I was wondering if anybody knows of a package or some method to simulate RNA-seq sequencing reads from samples where we have difference in the variance of gene expression or more importantly, splicing as opposed to the classical difference in mean gene expression or mean splicing values.
I was thinking about getting read counts for transcripts using some of the distributions from the extraDistr package, and feeding these read counts to polyester.
Something like:
library("extraDistr")
library("polyester")
# different read counts simulated somehow
count <- c(10, 50, 100)
# different alpha values depending on uniform random splicing or a dominant transcript
alphas <- c(1, 2, 10)
# simulate read counts
count_random <- rdirmnom(10, count, alphas)

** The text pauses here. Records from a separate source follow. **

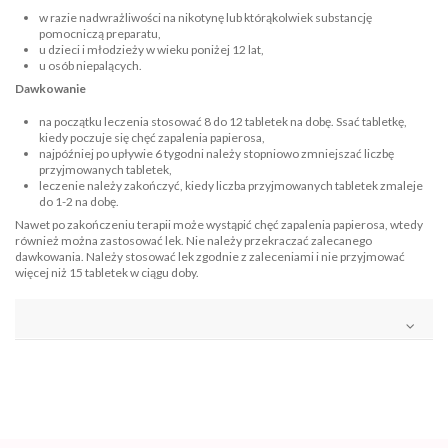
w razie nadwrażliwości na nikotynę lub którąkolwiek substancję
pomocniczą preparatu,
u dzieci i młodzieży w wieku poniżej 12 lat,
u osób niepalących.
Dawkowanie
na początku leczenia stosować 8 do 12 tabletek na dobę. Ssać tabletkę,
kiedy poczuje się chęć zapalenia papierosa,
najpóźniej po upływie 6 tygodni należy stopniowo zmniejszać liczbę
przyjmowanych tabletek,
leczenie należy zakończyć, kiedy liczba przyjmowanych tabletek zmaleje
do 1-2 na dobę.
Nawet po zakończeniu terapii może wystąpić chęć zapalenia papierosa, wtedy
również można zastosować lek. Nie należy przekraczać zalecanego
dawkowania. Należy stosować lek zgodnie z zaleceniami i nie przyjmować
więcej niż 15 tabletek w ciągu doby.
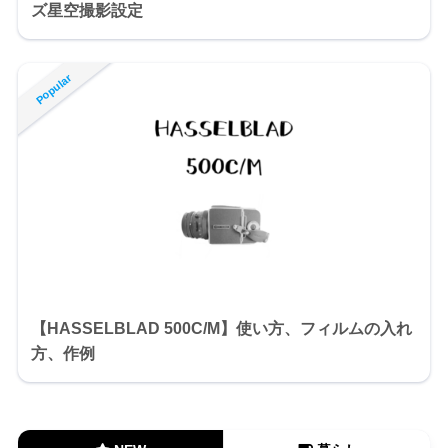
ズ星空撮影設定
【HASSELBLAD 500C/M】使い方、フィルムの入れ
方、作例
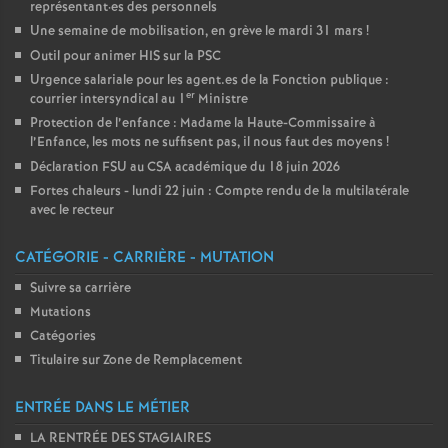
représentant
·
es des personnels
Une semaine de mobilisation, en grève le mardi 31 mars
!
Outil pour animer HIS sur la PSC
Urgence salariale pour les agent.es de la Fonction publique :
er
courrier intersyndical au 1
Ministre
Protection de l’enfance : Madame la Haute-Commissaire à
l’Enfance, les mots ne suffisent pas, il nous faut des moyens
!
Déclaration FSU au CSA académique du 18 juin 2026
Fortes chaleurs - lundi 22 juin : Compte rendu de la multilatérale
avec le recteur
CATÉGORIE - CARRIÈRE - MUTATION
Suivre sa carrière
Mutations
Catégories
Titulaire sur Zone de Remplacement
ENTRÉE DANS LE MÉTIER
LA RENTRÉE DES STAGIAIRES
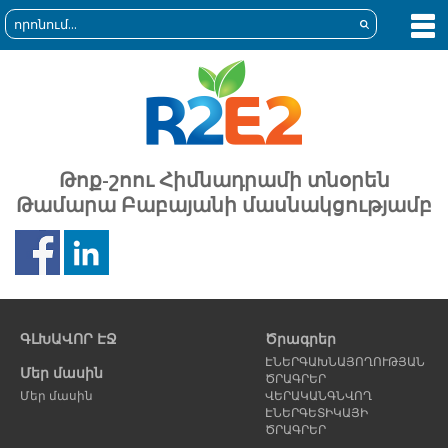
Թոք-շոու Հիմնադրամի տնօրեն
Թամարա Բաբայանի մասնակցությամբ
Նախորդ
Հ
էջ
է
ԳԼԽԱՎՈՐ ԷՋ
Ծրագրեր
ԷՆԵՐԳԱԽՆԱՅՈՂՈՒԹՅԱՆ
Մեր մասին
ԾՐԱԳՐԵՐ
Մեր մասին
ՎԵՐԱԿԱՆԳՆՎՈՂ
ԷՆԵՐԳԵՏԻԿԱՅԻ
ԾՐԱԳՐԵՐ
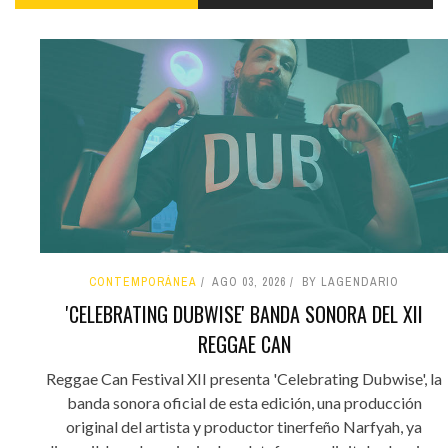
CONTEMPORÁNEA
AGO 03, 2026
BY LAGENDARIO
'CELEBRATING DUBWISE' BANDA SONORA DEL XII
REGGAE CAN
Reggae Can Festival XII presenta 'Celebrating Dubwise', la
banda sonora oficial de esta edición, una producción
original del artista y productor tinerfeño Narfyah, ya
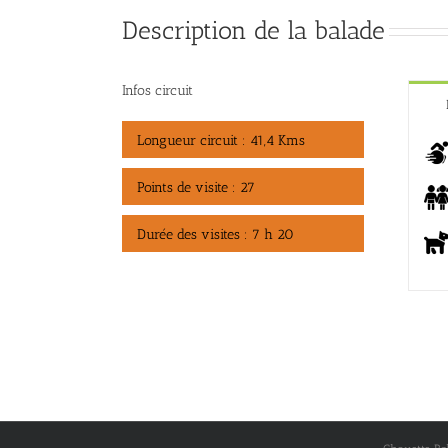
Description de la balade
Infos circuit
Longueur circuit : 41,4 Kms
Points de visite : 27
Durée des visites : 7 h 20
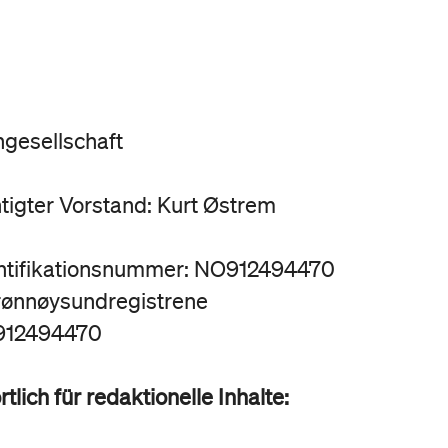
ngesellschaft
tigter Vorstand: Kurt Østrem
ntifikationsnummer: NO912494470
Brønnøysundregistrene
912494470
tlich für redaktionelle Inhalte:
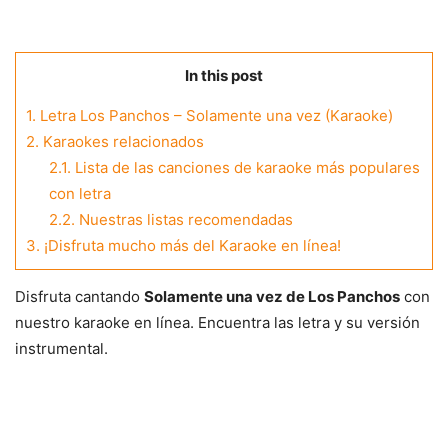
In this post
1.
Letra Los Panchos – Solamente una vez (Karaoke)
2.
Karaokes relacionados
2.1.
Lista de las canciones de karaoke más populares
con letra
2.2.
Nuestras listas recomendadas
3.
¡Disfruta mucho más del Karaoke en línea!
Disfruta cantando
Solamente una vez de Los Panchos
con
nuestro karaoke en línea. Encuentra las letra y su versión
instrumental.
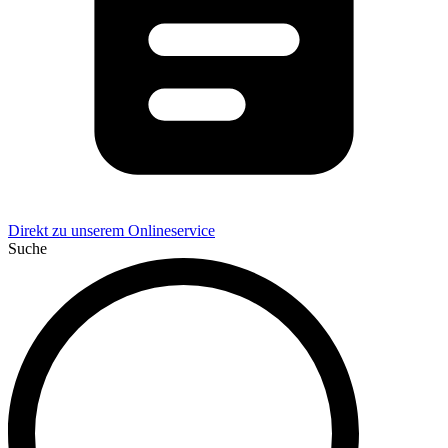
Direkt zu unserem Onlineservice
Suche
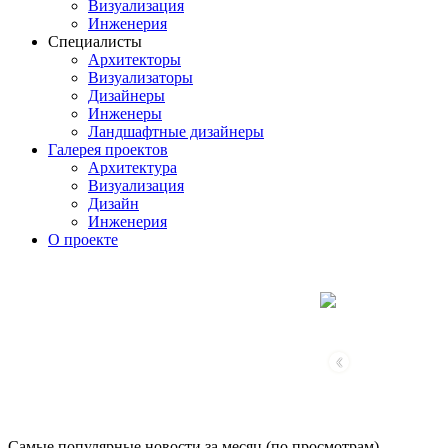
Визуализация
Инженерия
Специалисты
Архитекторы
Визуализаторы
Дизайнеры
Инженеры
Ландшафтные дизайнеры
Галерея проектов
Архитектура
Визуализация
Дизайн
Инженерия
О проекте
‹
Самые популярные новости за месяц (по просмотрам)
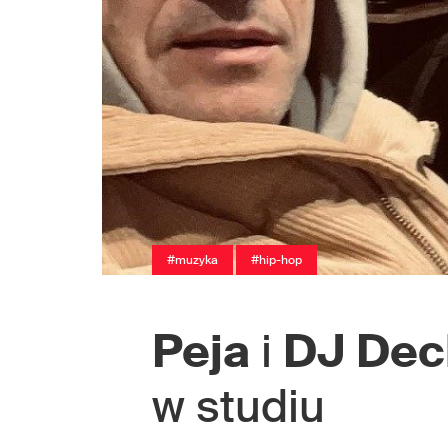
#muzyka
#hip-hop
Peja
i
DJ Dec
w studiu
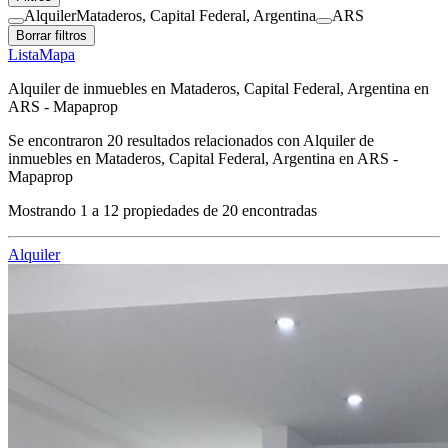
Alquiler
Mataderos, Capital Federal, Argentina
ARS
Borrar filtros
Lista
Mapa
Alquiler de inmuebles en Mataderos, Capital Federal, Argentina en
ARS - Mapaprop
Se encontraron
20
resultados relacionados con
Alquiler de
inmuebles en Mataderos, Capital Federal, Argentina en ARS -
Mapaprop
Mostrando
1
a
12
propiedades de
20
encontradas
Alquiler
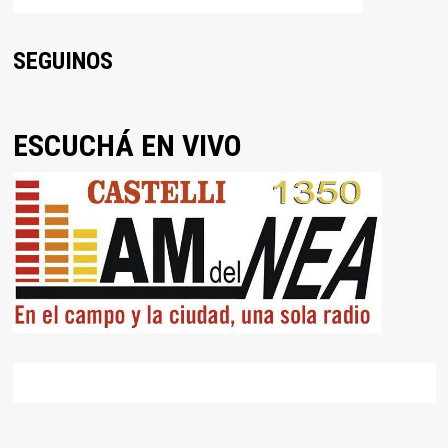
SEGUINOS
ESCUCHÁ EN VIVO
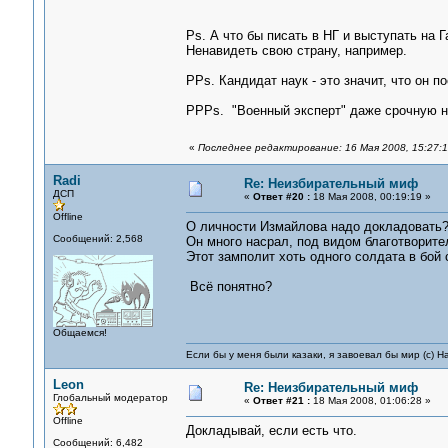
Ps. А что бы писать в НГ и выступать на 
Ненавидеть свою страну, например.
PPs. Кандидат наук - это значит, что он 
PPPs. "Военный эксперт" даже срочную н
«
Последнее редактирование: 16 Мая 2008, 15:27:
Radi
Re: Неизбирательный миф
ДСП
«
Ответ #20 :
18 Мая 2008, 00:19:19 »
Offline
О личности Измайлова надо докладовать
Сообщений: 2,568
Он много насрал, под видом благотворител
Этот замполит хоть одного солдата в бой 
Всё понятно?
Общаемся!
Если бы у меня были казаки, я завоевал бы мир (с) Н
Leon
Re: Неизбирательный миф
Глобальный модератор
«
Ответ #21 :
18 Мая 2008, 01:06:28 »
Offline
Докладывай, если есть что.
Сообщений: 6,482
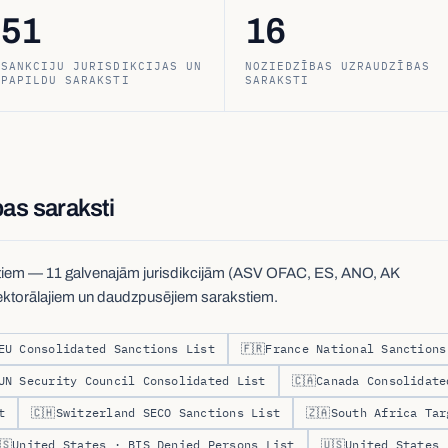
51
16
SANKCIJU JURISDIKCIJAS UN
NOZIEDZĪBAS UZRAUDZĪBAS
PAPILDU SARAKSTI
SARAKSTI
as saraksti
otiem — 11 galvenajām jurisdikcijām (ASV OFAC, ES, ANO, AK
sektorālajiem un daudzpusējiem sarakstiem.
EU Consolidated Sanctions List
🇫🇷
France National Sanctions
UN Security Council Consolidated List
🇨🇦
Canada Consolidate
t
🇨🇭
Switzerland SECO Sanctions List
🇿🇦
South Africa Tar
🇸
United States · BIS Denied Persons List
🇺🇸
United States 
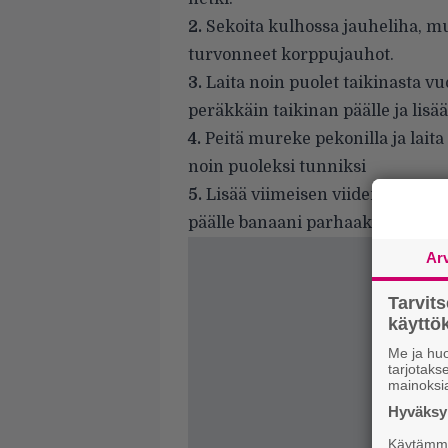
2.
Sekoita kulhossa jauheliha, mu
turvonneet korppujauhot.
3.
Laita noin puolet taikinasta v
peräkkäin taikinan päälle ja lisää
4.
Peitä mureke pekonilla ja laita
noin puoleksi tunniksi
5.
Lisää viimeisen viiden minuu
päälle banaani parhaaksi katsomal
Ar
Tarvit
käytt
Me ja huo
tarjotak
mainoksi
Hyväksym
Käytämme 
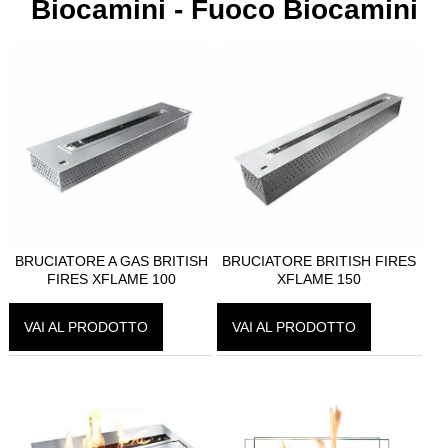
Biocamini - Fuoco Biocamini
CALDAIE
GAZEBI
CAMINI A GAS
BARBECUE
TAVOLI
BRUCIATORE A GAS BRITISH
BRUCIATORE BRITISH FIRES
CAMINI ELETTRICI
FIRES XFLAME 100
XFLAME 150
FORNI
VAI AL PRODOTTO
VAI AL PRODOTTO
ACCESSORI
BIOCAMINI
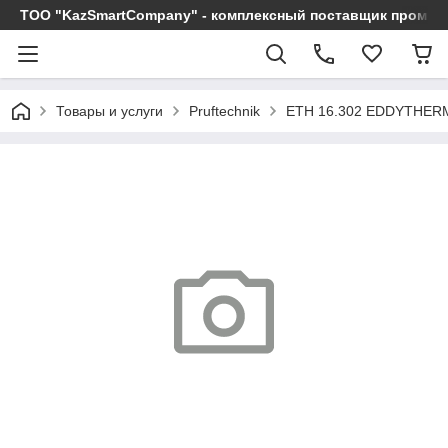
ТОО "KazSmartCompany" - комплексный поставщик промы
Товары и услуги
Pruftechnik
ETH 16.302 EDDYTHER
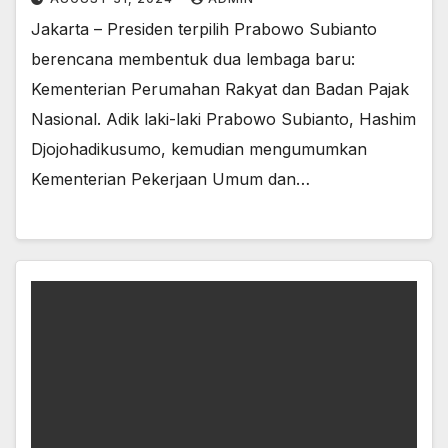
Jakarta – Presiden terpilih Prabowo Subianto
berencana membentuk dua lembaga baru:
Kementerian Perumahan Rakyat dan Badan Pajak
Nasional. Adik laki-laki Prabowo Subianto, Hashim
Djojohadikusumo, kemudian mengumumkan
Kementerian Pekerjaan Umum dan…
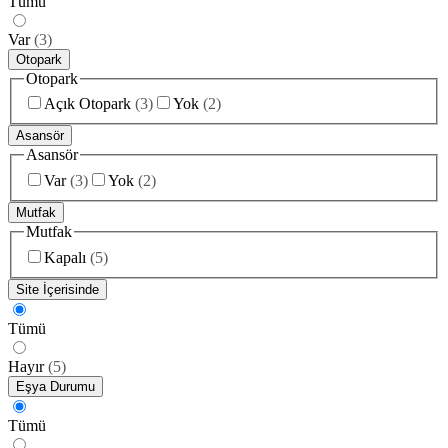
Tümü
Var
(
3
)
Otopark
Otopark
Açık Otopark
(
3
)
Yok
(
2
)
Asansör
Asansör
Var
(
3
)
Yok
(
2
)
Mutfak
Mutfak
Kapalı
(
5
)
Site İçerisinde
Tümü
Hayır
(
5
)
Eşya Durumu
Tümü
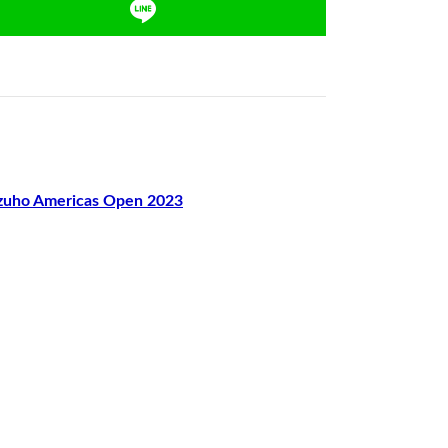
o Americas Open 2023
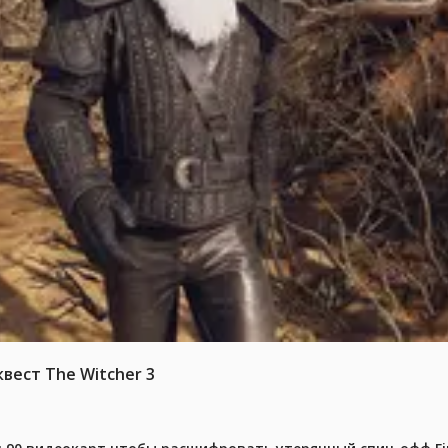
вест The Witcher 3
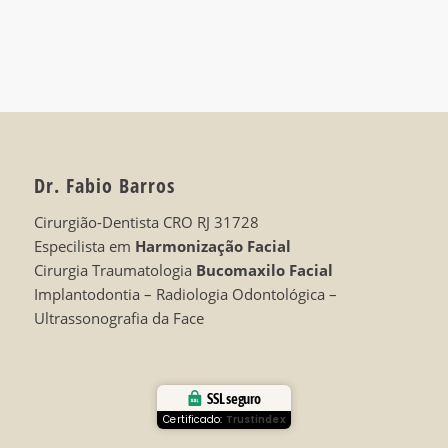
Dr. Fabio Barros
Cirurgião-Dentista CRO RJ 31728
Especilista em
Harmonização Facial
Cirurgia Traumatologia
Bucomaxilo Facial
Implantodontia – Radiologia Odontológica –
Ultrassonografia da Face
SSL seguro
Certificado:
Trustindex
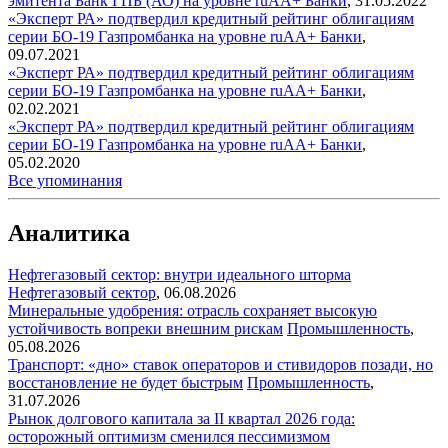
эмитента Банк ГПБ (АО) на уровне ruAA+
Банки
,
31.05.2022
«Эксперт РА» подтвердил кредитный рейтинг облигациям
серии БО-19 Газпромбанка на уровне ruAA+
Банки
,
09.07.2021
«Эксперт РА» подтвердил кредитный рейтинг облигациям
серии БО-19 Газпромбанка на уровне ruAA+
Банки
,
02.02.2021
«Эксперт РА» подтвердил кредитный рейтинг облигациям
серии БО-19 Газпромбанка на уровне ruAA+
Банки
,
05.02.2020
Все упоминания
Аналитика
Нефтегазовый сектор: внутри идеального шторма
Нефтегазовый сектор
,
06.08.2026
Минеральные удобрения: отрасль сохраняет высокую
устойчивость вопреки внешним рискам
Промышленность
,
05.08.2026
Транспорт: «дно» ставок операторов и стивидоров позади, но
восстановление не будет быстрым
Промышленность
,
31.07.2026
Рынок долгового капитала за II квартал 2026 года:
осторожный оптимизм сменился пессимизмом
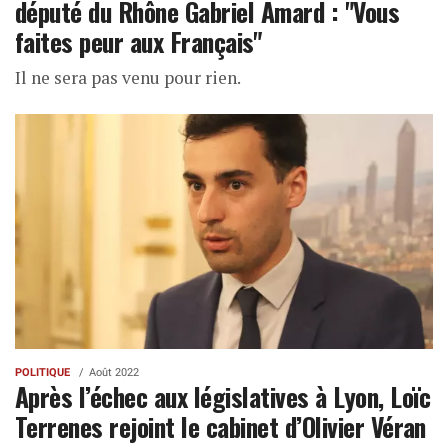
député du Rhône Gabriel Amard : "Vous
faites peur aux Français"
Il ne sera pas venu pour rien.
POLITIQUE
Août 2022
Après l’échec aux législatives à Lyon, Loïc
Terrenes rejoint le cabinet d’Olivier Véran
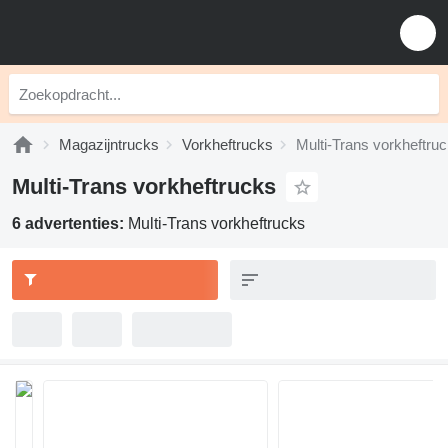
Magazijntrucks
Vorkheftrucks
Multi-Trans vorkheftru
Multi-Trans vorkheftrucks
6 advertenties:
Multi-Trans vorkheftrucks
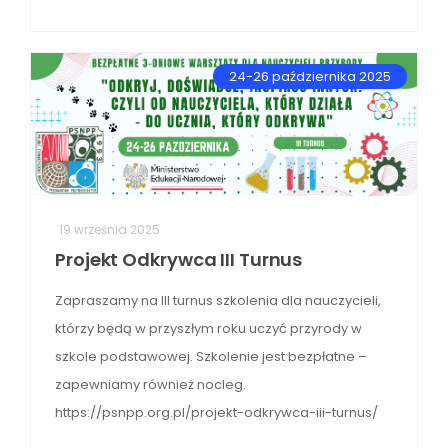
24-26 października 2025
19 września 2025
Projekt Odkrywca III Turnus
Zapraszamy na III turnus szkolenia dla nauczycieli,
którzy będą w przyszłym roku uczyć przyrody w
szkole podstawowej. Szkolenie jest bezpłatne –
zapewniamy również nocleg.
https://psnpp.org.pl/projekt-odkrywca-iii-turnus/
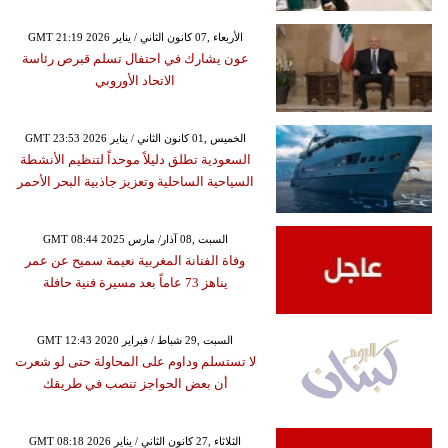
GMT 21:19 2026 الأربعاء ,07 كانون الثاني / يناير
عون يشارك في احتفال تسلم قبرص رئاسة
الاتحاد الأوروبي
GMT 23:53 2026 الخميس ,01 كانون الثاني / يناير
السعودية تطلق دليلاً موحداً لتنظيم الأنشطة
السياحية الساحلية وتعزيز جاذبية البحر الأحمر
GMT 08:44 2025 السبت ,08 آذار/ مارس
وفاة الفنانة المغربية نعيمة سميح عن عمر
يناهز 73 عاماً بعد مسيرة فنية حافلة
GMT 12:43 2020 السبت ,29 شباط / فبراير
لا تستسلم وداوم على المحاولة حتى لو شعرت
أن بعض الحواجز تنصب في طريقك
GMT 08:18 2026 الثلاثاء ,27 كانون الثاني / يناير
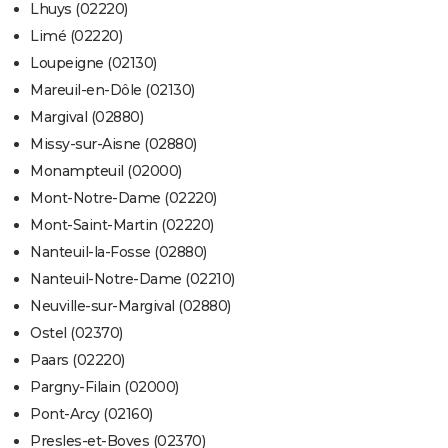
Lhuys (02220)
Limé (02220)
Loupeigne (02130)
Mareuil-en-Dôle (02130)
Margival (02880)
Missy-sur-Aisne (02880)
Monampteuil (02000)
Mont-Notre-Dame (02220)
Mont-Saint-Martin (02220)
Nanteuil-la-Fosse (02880)
Nanteuil-Notre-Dame (02210)
Neuville-sur-Margival (02880)
Ostel (02370)
Paars (02220)
Pargny-Filain (02000)
Pont-Arcy (02160)
Presles-et-Boves (02370)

# run polyester with the simulated counts
simulate_experiment_countmat(fasta = NULL, gtf = NULL, seqpath = NULL,
count_random, outdir = ".", paired = TRUE, seed = NULL, ...)
Anybody ever tried something similar? Are there tools for simulating reads with differential variance?
Hey, polyester author here -- that's exactly why we made the function
simulate_experiment_countmat
! It's for generating reads with whatever kind of differential expression you want -- if you can make a matrix of it, you can simulate RNA-seq with that pattern.When polyester was written, there wasn't a specific tool for simulating any kind of differential expression (means or variances), but it's been like six years, so something new may have come along in that time! I will let others chime in if they know of a better approach, but can confirm this is the type of situation we were thinking about when we wrote simulate_experiment_countmat.